EXCERPT below:

Unemployment, high transport costs

As for jobs, they too remain scarce, with unemployment remaining a common complaint amongst Nangarhar returnees.

"Lack of access to jobs is another major obstacle to return," Tan added, citing a strong need for vocational training and micro-credit projects to enable returnees to rebuild their lives.

More than 70 percent of Afghans living in Pakistan are illiterate and most returnees are unskilled, making it increasingly difficult for them to find jobs.

Meanwhile, many returnees in Nangarhar point out a number of other problems, which they say have undermined their living conditions after repatriating from Pakistan.

Mawlawi Gul Rasool, a construction worker in Jalalabad, said due to poor transport links between his village and Jalalabad, he ends up spending most of his salary just getting to work.

"I earn 150 Afghani [$3] a day and spend 80 Afghani [$1.60] on the daily return journey to Jalalabad," Rasool said.

Lack of optimism

The provincial capital, home to some 500,000 inhabitants, has a sporadic electricity supply, and areas outside the city fare even worse.

Such realities have left many Afghans in Nangarhar and beyond with a nostalgic feeling about their lives back in Pakistan as refugees.

"Our lives were better in Pakistan. At least there we had power and gas," one returnee grumbled.

And while Nangarhar's director of refugee and returnee affairs, Hassan Shinwary, sympathised with the plight of such returnees, he said the Afghan government was doing everything it could to help them.

End of EXCERPT.
SOURCE MATERIAL below:

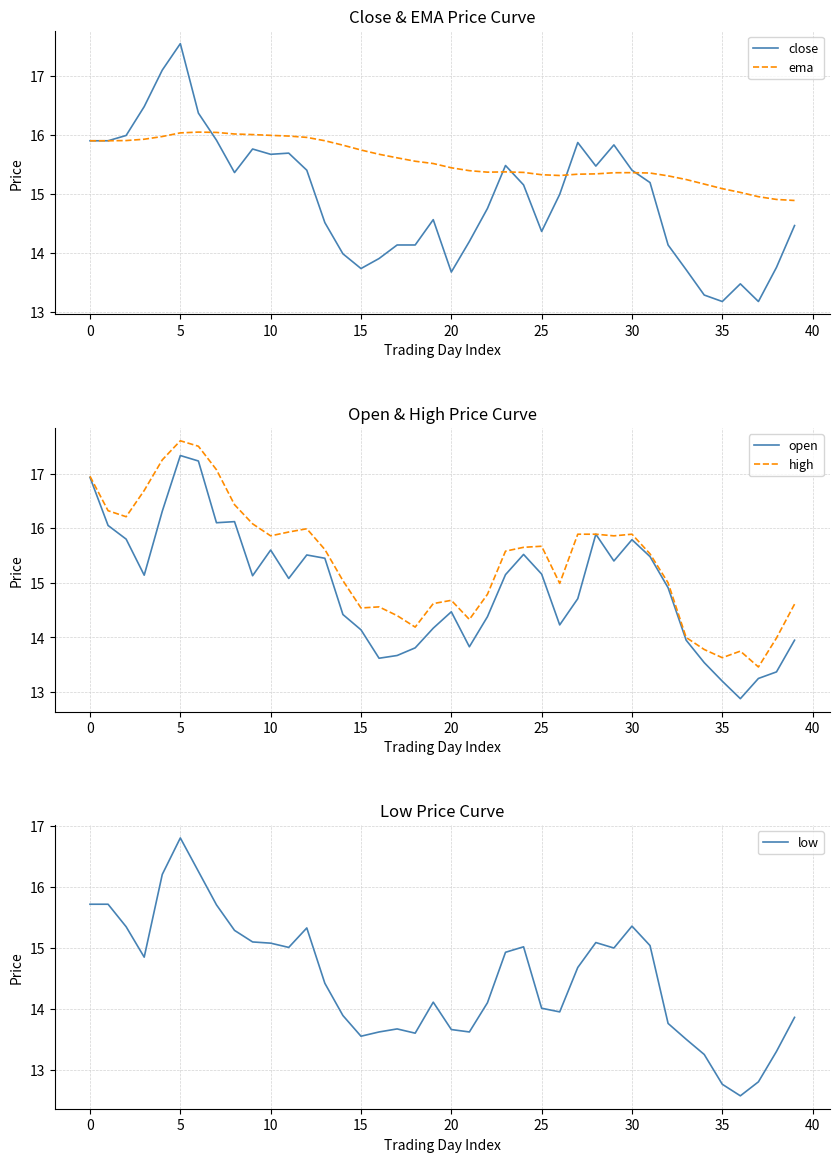

Read the low value at 34.

13.2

End of SOURCE MATERIAL.

* **WHAT TO PRODUCE**:
In the excerpt on returnees in Nangarhar, how much does the construction worker Mawlawi Gul Rasool spend on his daily return journey to Jalalabad?

* **WRITTEN SOLUTION**:
80 Afghani ($1.60)